*DIRECTIONS FOR THIS TASK:* Reproduce the material word for word, starting with its very first line and going on through the line that contains "典・除外条件を公式ベースで解説", with both of those lines included.

======== LISTED RECORDS ========

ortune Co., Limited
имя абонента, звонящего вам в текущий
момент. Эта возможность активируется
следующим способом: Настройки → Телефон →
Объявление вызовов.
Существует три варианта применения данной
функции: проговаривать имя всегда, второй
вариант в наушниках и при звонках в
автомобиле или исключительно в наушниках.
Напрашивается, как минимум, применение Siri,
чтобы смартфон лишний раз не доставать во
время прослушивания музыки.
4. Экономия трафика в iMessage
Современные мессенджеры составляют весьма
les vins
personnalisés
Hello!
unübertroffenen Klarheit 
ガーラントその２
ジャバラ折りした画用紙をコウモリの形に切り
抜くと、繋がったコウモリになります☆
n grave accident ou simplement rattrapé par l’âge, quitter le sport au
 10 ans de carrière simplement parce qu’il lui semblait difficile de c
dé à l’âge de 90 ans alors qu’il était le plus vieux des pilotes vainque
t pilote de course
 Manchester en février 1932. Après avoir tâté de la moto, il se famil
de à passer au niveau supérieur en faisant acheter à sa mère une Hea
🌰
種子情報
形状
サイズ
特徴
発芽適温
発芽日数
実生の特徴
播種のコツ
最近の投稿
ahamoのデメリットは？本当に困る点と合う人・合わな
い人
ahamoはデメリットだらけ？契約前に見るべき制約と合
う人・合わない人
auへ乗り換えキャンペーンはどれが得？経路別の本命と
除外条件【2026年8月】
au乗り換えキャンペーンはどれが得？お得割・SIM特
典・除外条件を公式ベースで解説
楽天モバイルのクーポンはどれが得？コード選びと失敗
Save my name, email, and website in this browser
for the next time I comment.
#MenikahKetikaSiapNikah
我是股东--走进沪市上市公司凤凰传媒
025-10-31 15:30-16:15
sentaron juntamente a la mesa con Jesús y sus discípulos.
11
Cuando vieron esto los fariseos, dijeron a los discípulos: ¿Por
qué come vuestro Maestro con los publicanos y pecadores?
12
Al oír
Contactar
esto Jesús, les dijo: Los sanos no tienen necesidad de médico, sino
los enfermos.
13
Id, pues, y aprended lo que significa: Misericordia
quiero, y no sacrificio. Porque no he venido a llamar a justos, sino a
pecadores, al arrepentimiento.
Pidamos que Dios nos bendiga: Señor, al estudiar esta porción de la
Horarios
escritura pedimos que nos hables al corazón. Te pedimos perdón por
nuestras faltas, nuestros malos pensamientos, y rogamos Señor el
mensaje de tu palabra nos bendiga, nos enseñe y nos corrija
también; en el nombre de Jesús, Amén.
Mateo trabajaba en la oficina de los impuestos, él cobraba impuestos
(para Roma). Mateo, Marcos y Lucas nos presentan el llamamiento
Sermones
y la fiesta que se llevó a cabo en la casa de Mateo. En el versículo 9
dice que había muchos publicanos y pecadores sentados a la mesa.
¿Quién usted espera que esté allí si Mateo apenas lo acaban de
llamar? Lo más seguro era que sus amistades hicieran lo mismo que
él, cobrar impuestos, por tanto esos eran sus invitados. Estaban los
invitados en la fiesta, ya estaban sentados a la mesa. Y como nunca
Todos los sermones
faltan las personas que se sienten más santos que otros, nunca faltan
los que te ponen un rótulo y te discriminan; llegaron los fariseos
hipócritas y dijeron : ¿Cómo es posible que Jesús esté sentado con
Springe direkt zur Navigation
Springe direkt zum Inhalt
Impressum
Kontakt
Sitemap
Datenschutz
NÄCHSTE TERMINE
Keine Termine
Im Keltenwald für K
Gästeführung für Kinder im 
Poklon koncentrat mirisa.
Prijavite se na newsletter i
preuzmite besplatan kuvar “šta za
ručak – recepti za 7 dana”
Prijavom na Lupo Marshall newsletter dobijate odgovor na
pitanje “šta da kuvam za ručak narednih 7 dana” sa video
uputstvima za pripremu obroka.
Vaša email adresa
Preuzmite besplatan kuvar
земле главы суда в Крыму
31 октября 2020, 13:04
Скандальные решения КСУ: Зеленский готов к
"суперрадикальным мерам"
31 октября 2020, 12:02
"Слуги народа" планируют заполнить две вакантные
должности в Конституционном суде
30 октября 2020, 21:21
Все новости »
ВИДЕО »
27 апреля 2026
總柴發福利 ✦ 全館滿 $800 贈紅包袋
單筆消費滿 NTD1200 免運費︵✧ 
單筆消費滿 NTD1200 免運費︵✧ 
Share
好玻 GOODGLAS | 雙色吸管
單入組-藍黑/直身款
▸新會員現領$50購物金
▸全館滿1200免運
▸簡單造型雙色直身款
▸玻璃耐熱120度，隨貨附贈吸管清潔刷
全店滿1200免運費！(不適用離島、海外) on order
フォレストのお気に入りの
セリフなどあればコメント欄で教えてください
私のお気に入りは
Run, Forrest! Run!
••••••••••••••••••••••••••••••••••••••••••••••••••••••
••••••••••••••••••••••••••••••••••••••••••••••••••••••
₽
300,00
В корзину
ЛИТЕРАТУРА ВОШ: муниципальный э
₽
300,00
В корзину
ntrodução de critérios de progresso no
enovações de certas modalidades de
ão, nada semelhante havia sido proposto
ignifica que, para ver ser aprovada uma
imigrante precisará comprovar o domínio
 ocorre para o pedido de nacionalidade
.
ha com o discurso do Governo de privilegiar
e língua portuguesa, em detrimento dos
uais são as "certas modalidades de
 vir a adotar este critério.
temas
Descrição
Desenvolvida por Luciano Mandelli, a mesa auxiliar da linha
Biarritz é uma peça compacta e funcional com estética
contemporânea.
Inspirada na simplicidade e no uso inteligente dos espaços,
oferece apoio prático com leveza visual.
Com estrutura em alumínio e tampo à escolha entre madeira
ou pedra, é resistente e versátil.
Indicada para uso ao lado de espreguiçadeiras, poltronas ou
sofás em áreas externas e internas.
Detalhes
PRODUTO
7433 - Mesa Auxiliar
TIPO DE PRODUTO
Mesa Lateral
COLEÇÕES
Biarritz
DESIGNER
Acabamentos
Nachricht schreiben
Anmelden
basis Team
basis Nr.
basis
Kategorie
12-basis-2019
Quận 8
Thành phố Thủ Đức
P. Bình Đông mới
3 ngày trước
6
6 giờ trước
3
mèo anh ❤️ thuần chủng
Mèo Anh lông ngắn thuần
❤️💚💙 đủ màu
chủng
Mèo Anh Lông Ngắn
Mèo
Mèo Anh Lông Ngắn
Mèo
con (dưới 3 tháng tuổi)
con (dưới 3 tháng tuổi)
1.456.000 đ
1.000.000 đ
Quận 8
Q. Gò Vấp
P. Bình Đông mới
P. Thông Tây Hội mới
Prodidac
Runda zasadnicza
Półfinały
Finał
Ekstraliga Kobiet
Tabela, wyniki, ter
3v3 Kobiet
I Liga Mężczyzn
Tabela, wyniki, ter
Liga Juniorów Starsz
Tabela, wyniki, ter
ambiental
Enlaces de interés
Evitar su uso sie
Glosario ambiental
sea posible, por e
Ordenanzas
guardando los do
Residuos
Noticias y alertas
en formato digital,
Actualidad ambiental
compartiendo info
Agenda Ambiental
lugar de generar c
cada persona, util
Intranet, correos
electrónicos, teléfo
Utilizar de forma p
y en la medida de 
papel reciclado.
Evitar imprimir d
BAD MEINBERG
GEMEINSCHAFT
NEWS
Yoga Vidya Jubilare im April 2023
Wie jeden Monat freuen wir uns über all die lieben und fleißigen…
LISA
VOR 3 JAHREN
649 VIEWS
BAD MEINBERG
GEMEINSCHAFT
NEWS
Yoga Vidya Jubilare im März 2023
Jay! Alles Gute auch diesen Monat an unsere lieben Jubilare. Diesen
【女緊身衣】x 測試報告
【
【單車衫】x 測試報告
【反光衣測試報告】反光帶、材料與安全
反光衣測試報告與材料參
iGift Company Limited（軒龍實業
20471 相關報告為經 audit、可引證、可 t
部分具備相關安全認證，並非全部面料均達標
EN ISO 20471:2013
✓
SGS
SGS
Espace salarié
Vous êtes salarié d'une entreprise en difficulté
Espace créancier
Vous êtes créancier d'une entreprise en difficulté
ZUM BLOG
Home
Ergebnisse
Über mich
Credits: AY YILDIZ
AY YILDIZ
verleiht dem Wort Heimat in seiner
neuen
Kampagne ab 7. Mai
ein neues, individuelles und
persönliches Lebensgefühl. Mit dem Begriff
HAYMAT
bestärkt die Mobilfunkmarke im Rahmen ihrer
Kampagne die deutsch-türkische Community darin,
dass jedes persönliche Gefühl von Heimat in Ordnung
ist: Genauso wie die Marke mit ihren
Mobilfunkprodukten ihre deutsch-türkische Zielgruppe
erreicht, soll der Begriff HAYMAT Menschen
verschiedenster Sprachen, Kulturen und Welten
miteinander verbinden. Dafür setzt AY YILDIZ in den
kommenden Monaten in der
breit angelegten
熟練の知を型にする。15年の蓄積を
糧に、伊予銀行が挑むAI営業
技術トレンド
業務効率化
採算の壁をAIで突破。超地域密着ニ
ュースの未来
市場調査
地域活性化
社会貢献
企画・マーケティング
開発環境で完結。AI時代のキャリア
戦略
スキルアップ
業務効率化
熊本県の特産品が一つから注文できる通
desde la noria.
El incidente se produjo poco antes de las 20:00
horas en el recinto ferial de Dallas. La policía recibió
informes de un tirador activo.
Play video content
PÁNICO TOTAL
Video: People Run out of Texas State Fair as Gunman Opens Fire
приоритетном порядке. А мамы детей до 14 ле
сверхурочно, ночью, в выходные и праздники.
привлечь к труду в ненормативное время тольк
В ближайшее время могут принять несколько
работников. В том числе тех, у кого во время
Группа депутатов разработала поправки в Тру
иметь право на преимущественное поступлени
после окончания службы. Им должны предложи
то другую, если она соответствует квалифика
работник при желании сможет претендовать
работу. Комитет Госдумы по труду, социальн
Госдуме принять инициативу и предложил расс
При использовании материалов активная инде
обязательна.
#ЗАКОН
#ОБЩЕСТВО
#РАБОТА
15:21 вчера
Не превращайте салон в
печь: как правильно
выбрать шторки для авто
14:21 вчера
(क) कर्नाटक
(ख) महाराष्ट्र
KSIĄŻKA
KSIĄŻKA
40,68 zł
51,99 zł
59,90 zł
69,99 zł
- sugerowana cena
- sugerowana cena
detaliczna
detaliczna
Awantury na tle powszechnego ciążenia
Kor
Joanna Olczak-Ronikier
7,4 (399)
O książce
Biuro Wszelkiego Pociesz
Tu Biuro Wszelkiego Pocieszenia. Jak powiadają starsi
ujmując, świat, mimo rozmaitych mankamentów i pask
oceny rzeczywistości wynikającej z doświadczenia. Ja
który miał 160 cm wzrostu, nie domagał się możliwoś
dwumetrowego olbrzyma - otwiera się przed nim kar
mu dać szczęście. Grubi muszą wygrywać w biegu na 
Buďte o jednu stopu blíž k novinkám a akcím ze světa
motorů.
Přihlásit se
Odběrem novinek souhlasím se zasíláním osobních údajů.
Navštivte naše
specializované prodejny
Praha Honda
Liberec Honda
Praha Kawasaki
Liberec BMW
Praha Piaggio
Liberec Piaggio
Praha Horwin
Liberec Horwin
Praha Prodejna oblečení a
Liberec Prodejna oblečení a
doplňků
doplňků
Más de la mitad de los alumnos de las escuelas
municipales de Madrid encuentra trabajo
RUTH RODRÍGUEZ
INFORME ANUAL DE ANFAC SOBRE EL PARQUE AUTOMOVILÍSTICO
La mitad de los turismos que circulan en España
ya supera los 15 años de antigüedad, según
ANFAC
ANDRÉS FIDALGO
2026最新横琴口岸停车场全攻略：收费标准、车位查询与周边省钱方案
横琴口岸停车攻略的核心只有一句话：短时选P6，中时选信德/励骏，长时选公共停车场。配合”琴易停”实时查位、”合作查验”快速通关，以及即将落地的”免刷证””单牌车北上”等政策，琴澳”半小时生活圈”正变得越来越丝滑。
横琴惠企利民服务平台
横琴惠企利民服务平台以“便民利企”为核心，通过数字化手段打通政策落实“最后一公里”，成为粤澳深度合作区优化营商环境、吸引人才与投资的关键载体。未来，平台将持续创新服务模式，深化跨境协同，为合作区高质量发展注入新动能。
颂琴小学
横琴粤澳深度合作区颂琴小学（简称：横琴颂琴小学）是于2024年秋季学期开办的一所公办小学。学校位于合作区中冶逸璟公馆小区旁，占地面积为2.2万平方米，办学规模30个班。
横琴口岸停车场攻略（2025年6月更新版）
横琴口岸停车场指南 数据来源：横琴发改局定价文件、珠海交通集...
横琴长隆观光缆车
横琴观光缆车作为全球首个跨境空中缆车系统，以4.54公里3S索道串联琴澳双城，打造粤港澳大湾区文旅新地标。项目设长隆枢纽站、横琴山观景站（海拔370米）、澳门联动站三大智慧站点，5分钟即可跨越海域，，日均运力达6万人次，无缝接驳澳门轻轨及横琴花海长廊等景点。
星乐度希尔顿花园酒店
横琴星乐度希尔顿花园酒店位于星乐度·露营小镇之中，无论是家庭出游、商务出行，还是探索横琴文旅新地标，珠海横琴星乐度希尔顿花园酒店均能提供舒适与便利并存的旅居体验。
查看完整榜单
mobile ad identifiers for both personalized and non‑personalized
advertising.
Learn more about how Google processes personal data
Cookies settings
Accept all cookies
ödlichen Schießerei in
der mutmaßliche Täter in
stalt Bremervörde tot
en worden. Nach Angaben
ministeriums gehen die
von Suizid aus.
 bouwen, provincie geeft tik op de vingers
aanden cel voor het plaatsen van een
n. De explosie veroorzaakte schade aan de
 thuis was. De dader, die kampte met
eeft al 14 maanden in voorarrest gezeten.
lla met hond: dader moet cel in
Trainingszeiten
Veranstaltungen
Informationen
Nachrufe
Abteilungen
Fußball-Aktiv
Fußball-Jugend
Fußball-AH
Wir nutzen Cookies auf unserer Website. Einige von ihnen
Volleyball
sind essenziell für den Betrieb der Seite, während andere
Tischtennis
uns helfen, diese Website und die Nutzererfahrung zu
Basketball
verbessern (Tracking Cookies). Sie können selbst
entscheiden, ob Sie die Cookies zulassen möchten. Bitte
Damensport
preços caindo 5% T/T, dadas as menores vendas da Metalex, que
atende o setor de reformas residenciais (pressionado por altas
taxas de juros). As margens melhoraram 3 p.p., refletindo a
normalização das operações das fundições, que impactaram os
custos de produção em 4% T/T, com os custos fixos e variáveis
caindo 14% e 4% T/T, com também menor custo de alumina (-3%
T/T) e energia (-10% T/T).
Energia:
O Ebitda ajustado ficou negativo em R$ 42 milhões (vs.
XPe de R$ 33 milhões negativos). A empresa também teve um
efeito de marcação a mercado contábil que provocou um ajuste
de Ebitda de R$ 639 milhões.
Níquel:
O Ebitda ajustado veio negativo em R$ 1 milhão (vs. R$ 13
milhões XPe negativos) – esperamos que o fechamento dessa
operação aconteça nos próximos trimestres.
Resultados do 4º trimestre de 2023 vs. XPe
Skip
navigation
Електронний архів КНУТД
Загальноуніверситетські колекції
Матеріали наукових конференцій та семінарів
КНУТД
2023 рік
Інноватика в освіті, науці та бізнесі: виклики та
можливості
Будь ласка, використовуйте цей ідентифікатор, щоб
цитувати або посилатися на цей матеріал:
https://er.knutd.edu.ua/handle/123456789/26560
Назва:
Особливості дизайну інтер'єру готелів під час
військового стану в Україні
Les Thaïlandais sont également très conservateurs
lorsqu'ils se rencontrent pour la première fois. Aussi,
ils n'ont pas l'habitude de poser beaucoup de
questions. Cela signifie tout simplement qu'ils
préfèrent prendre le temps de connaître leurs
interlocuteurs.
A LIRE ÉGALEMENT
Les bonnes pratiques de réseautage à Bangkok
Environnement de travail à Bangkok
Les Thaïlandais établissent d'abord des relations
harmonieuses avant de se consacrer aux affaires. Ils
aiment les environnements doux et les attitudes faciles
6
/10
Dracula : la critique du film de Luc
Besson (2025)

========

*EXPECTED ANSWER:*
ortune Co., Limited
имя абонента, звонящего вам в текущий
момент. Эта возможность активируется
следующим способом: Настройки → Телефон →
Объявление вызовов.
Существует три варианта применения данной
функции: проговаривать имя всегда, второй
вариант в наушниках и при звонках в
автомобиле или исключительно в наушниках.
Напрашивается, как минимум, применение Siri,
чтобы смартфон лишний раз не доставать во
время прослушивания музыки.
4. Экономия трафика в iMessage
Современные мессенджеры составляют весьма
les vins
personnalisés
Hello!
unübertroffenen Klarheit 
ガーラントその２
ジャバラ折りした画用紙をコウモリの形に切り
抜くと、繋がったコウモリになります☆
n grave accident ou simplement rattrapé par l’âge, quitter le sport au
 10 ans de carrière simplement parce qu’il lui semblait difficile de c
dé à l’âge de 90 ans alors qu’il était le plus vieux des pilotes vainque
t pilote de course
 Manchester en février 1932. Après avoir tâté de la moto, il se famil
de à passer au niveau supérieur en faisant acheter à sa mère une Hea
🌰
種子情報
形状
サイズ
特徴
発芽適温
発芽日数
実生の特徴
播種のコツ
最近の投稿
ahamoのデメリットは？本当に困る点と合う人・合わな
い人
ahamoはデメリットだらけ？契約前に見るべき制約と合
う人・合わない人
auへ乗り換えキャンペーンはどれが得？経路別の本命と
除外条件【2026年8月】
au乗り換えキャンペーンはどれが得？お得割・SIM特
典・除外条件を公式ベースで解説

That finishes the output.